Make Your Goals Realistic
Set goals within the realm of what is possible for you to accomplish. This does not mean you shouldn’t stretch to meet a worthy objective, but only that your optimism should not exceed your ability to fulfill.
Arrange Your Goals Hierarchically
Arrange your goals from the most to the least important, from broad to specific targets so you do the most important tasks first and are able to maintain your focus.
Make Your Goals Part of a Plan
Planning is a verb, a series of sequential actions represented by the acronym PIE—Planning, Implementation, and Evaluation.
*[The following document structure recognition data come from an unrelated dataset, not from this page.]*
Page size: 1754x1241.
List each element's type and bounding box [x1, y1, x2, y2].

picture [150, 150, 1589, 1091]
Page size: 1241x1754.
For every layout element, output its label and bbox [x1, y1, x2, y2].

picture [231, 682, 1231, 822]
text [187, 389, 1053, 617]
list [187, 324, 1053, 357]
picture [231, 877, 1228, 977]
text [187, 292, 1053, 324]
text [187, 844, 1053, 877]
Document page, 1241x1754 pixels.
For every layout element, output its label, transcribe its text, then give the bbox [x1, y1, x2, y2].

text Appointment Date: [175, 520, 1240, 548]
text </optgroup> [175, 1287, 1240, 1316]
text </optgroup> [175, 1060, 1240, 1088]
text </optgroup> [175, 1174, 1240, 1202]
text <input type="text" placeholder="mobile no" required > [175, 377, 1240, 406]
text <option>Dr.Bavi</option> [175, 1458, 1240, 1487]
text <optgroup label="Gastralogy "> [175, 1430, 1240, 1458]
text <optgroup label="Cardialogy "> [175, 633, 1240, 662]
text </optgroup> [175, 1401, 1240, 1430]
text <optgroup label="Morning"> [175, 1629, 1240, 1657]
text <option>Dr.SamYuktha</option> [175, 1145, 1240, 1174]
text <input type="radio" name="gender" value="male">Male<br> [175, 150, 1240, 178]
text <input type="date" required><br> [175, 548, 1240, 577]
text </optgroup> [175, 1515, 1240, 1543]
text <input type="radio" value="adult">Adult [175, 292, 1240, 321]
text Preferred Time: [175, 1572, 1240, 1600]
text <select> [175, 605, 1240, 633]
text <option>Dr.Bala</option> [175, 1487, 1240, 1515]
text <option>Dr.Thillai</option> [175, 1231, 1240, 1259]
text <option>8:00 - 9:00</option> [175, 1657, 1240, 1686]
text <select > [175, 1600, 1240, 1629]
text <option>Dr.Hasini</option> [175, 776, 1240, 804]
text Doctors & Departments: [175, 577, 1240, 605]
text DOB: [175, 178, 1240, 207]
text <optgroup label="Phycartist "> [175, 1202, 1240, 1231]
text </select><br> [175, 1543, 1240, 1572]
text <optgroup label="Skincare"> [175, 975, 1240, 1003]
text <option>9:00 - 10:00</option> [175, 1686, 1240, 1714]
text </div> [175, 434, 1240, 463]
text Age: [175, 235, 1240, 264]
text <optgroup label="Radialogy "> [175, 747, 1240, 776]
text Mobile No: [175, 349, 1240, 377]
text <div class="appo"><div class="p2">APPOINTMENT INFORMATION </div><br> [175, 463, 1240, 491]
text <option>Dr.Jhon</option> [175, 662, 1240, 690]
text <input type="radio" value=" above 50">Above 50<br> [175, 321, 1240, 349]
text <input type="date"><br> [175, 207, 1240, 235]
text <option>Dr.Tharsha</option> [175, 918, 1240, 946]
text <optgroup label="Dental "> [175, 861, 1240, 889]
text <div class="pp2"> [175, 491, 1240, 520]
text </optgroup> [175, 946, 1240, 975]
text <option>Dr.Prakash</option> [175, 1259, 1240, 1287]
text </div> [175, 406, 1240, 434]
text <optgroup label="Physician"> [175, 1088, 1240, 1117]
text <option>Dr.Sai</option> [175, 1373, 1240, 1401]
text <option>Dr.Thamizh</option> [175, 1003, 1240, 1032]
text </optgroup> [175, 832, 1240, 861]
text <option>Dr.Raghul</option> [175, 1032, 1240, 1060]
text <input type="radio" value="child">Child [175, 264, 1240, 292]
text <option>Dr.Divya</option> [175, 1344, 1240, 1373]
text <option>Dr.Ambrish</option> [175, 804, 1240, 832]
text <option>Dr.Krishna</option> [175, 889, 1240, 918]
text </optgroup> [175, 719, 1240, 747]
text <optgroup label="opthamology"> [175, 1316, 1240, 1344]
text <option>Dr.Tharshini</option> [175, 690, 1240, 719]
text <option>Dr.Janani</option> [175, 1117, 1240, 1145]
Preparing objectives is the beginning of the planning process, the foundation upon which your implementation and evaluation occur.
Follow Up
Once your plan is complete, move to the second part of the PIE acronym and implement your plan, taking action to reach your objectives. As the saying goes, plan your work and work your plan.
Evaluate Your Progress and Make Necessary Corrections
Are your actions taking you closer to, or further from your author goals? How do you know? The evaluation portion of the PIE acronym tests your relative progress to make sure it is forward and goal directed. If it is not, make the corrections necessary to get you back on course.
Focus Goals on the Problem, Not the Solution
Murphy’s Law is alive and well in most parts of the book publishing process. But if you dwell on the things that go wrong, that is where your attention will be focused. Don’t fight problems, right problems. Set goals to reach profitability, not to avoid a loss.
Set Goals When You're in a Positive Frame of Mind
Negativity can overpower your thoughts when revenue and profits are down. That is not the time to be setting your author goals. Wait until you have regained control of your attitude and are ready to view challenges as opportunities versus impassable roadblocks.
Derive Goals from a Sense of Purpose
Purpose breeds passion, the unfailing belief in yourself and your ability to make your goals become reality. Your targets will rarely motivate you to sustained action if they are not set from an unfailing sense of destiny.
Use goal-setting as the tool it was meant to be, part of the process that transforms your vision statement into reality. Do this and your march to success will be as simple as PIE.